YOUR INSTRUCTIONS
List every line in the records that contains the word "Nintendo".

Collected data
----

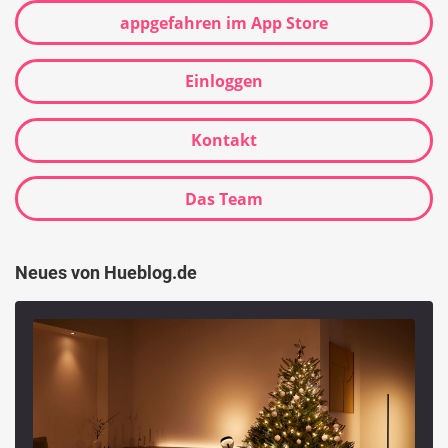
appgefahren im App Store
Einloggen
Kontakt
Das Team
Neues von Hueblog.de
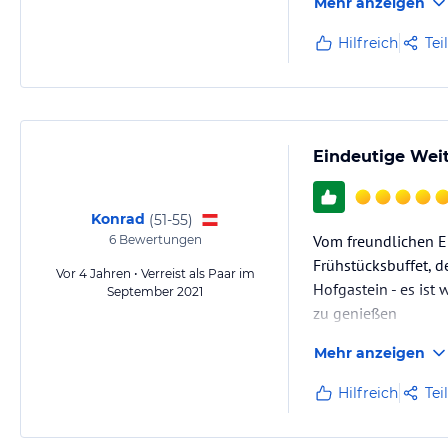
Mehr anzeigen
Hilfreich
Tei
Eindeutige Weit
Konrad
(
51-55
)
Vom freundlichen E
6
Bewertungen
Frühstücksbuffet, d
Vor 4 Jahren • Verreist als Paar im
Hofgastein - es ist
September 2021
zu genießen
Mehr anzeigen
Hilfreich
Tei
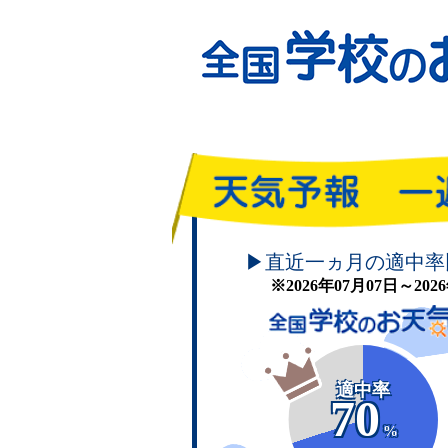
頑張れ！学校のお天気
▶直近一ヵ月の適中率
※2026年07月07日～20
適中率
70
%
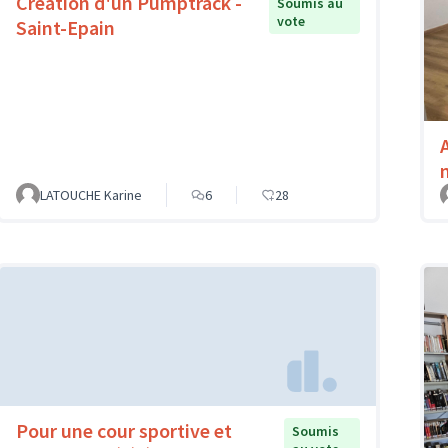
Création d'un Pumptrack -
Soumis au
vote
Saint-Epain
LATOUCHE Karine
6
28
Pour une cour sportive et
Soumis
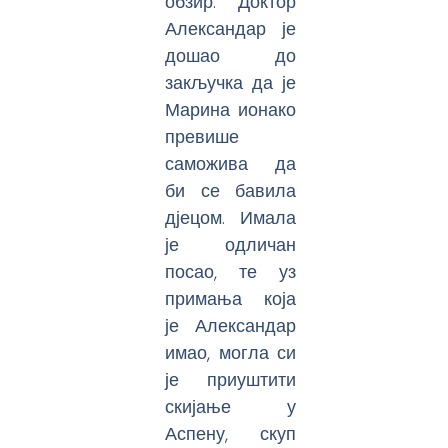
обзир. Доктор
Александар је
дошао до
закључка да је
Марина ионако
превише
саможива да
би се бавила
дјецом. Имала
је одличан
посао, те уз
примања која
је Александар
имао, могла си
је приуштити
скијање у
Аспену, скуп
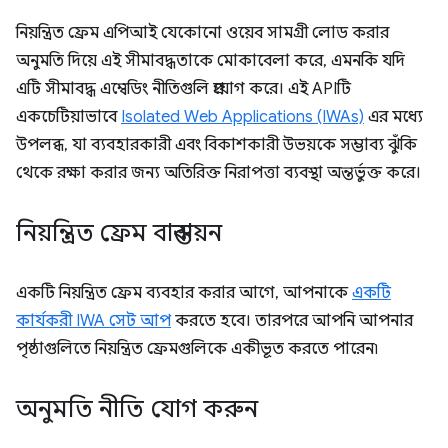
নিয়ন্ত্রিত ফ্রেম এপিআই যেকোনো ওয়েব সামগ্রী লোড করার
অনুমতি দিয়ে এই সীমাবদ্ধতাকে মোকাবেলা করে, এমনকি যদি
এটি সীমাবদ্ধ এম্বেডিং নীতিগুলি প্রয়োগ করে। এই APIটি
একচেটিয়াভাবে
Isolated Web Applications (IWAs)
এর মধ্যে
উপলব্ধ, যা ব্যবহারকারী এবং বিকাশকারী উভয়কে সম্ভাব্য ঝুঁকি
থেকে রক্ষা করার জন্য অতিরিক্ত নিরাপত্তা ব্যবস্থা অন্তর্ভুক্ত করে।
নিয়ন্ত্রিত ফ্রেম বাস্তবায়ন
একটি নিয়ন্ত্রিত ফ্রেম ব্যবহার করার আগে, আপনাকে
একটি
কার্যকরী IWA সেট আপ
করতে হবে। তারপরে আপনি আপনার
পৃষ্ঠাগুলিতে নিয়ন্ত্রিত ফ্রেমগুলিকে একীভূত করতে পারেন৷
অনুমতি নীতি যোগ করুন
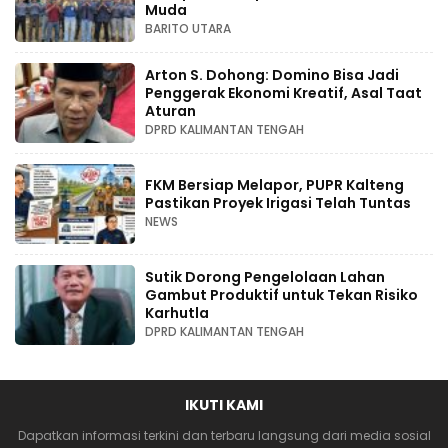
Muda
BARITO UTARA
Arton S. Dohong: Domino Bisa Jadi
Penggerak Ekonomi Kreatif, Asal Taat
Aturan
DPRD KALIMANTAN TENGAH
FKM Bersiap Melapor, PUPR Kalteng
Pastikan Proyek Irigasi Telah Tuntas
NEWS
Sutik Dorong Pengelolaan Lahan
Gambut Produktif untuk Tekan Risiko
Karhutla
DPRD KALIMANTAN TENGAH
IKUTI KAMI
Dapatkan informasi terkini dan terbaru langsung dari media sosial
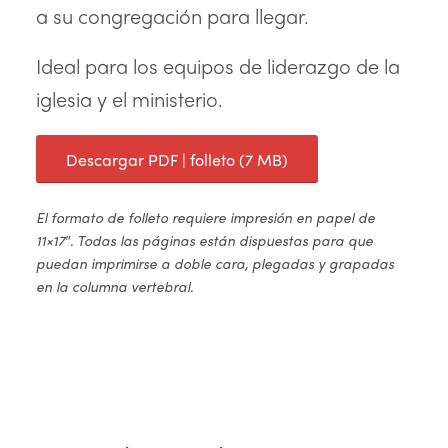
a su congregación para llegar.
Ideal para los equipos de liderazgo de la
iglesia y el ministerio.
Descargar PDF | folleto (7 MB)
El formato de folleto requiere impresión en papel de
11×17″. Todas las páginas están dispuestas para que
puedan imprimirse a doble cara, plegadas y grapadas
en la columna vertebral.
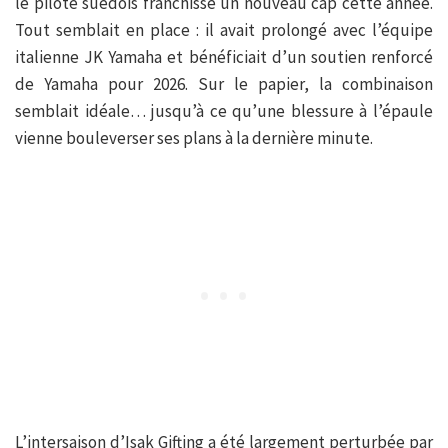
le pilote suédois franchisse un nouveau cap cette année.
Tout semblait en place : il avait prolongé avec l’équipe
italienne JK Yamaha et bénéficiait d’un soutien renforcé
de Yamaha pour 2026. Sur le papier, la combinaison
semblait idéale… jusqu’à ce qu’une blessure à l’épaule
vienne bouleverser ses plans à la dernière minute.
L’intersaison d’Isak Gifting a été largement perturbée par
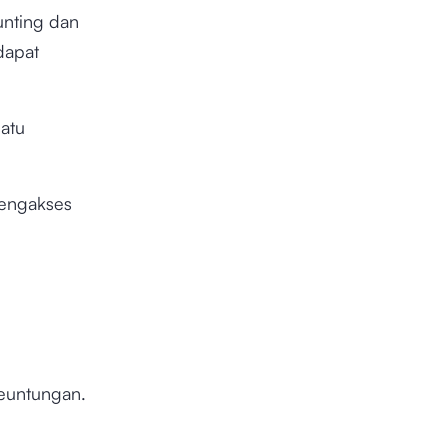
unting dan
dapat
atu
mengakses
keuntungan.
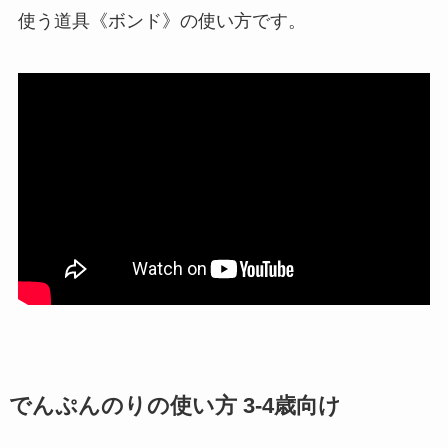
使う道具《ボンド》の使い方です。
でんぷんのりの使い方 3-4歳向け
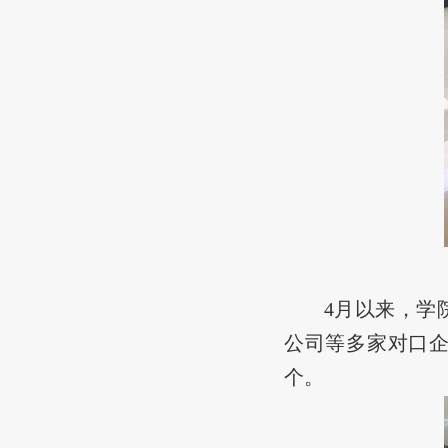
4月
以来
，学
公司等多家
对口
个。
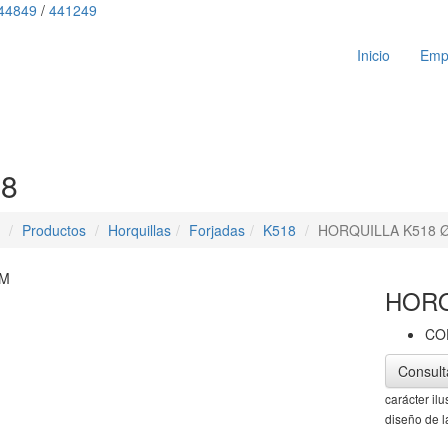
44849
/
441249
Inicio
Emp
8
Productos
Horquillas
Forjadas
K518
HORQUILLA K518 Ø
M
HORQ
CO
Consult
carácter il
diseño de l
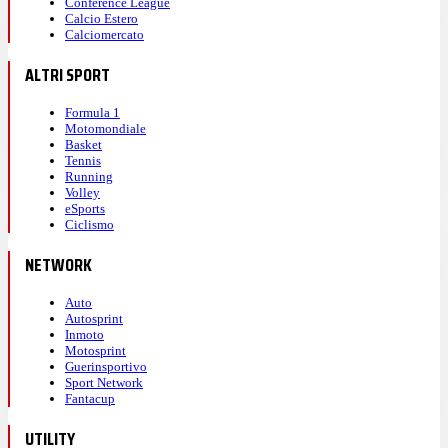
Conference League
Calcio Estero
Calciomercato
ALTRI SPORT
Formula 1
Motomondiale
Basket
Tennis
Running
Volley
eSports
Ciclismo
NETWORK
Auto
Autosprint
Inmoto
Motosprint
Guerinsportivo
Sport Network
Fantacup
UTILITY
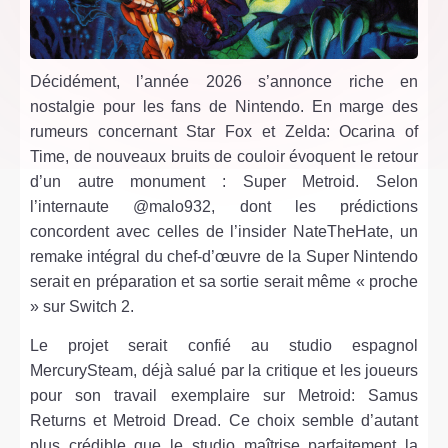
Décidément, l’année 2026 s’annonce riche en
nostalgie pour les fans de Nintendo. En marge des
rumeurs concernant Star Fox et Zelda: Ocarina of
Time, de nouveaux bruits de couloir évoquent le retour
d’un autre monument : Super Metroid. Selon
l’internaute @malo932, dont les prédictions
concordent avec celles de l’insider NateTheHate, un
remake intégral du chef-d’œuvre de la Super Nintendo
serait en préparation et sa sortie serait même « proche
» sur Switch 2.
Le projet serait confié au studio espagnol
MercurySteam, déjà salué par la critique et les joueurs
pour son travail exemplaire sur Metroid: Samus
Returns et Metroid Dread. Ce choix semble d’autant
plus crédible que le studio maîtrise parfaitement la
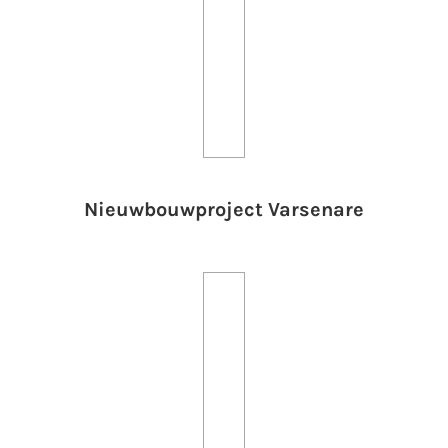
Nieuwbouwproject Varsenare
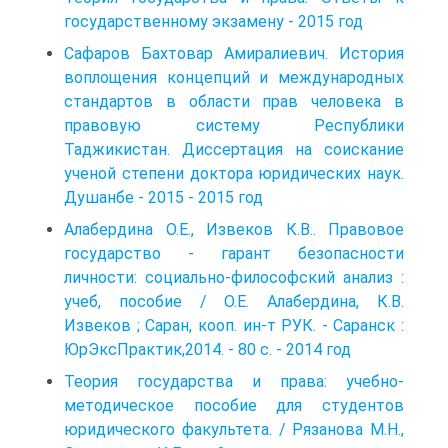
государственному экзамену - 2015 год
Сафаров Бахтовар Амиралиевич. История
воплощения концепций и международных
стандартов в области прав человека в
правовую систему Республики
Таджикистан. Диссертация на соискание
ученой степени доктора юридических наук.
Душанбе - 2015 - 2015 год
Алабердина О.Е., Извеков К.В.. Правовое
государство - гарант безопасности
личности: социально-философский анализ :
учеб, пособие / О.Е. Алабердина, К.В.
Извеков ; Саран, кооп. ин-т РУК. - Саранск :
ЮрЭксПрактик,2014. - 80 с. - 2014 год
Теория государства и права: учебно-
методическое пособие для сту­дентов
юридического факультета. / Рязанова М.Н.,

----

RESPONSE TO THE TASK
nostalgie pour les fans de Nintendo. En marge des
remake intégral du chef-d’œuvre de la Super Nintendo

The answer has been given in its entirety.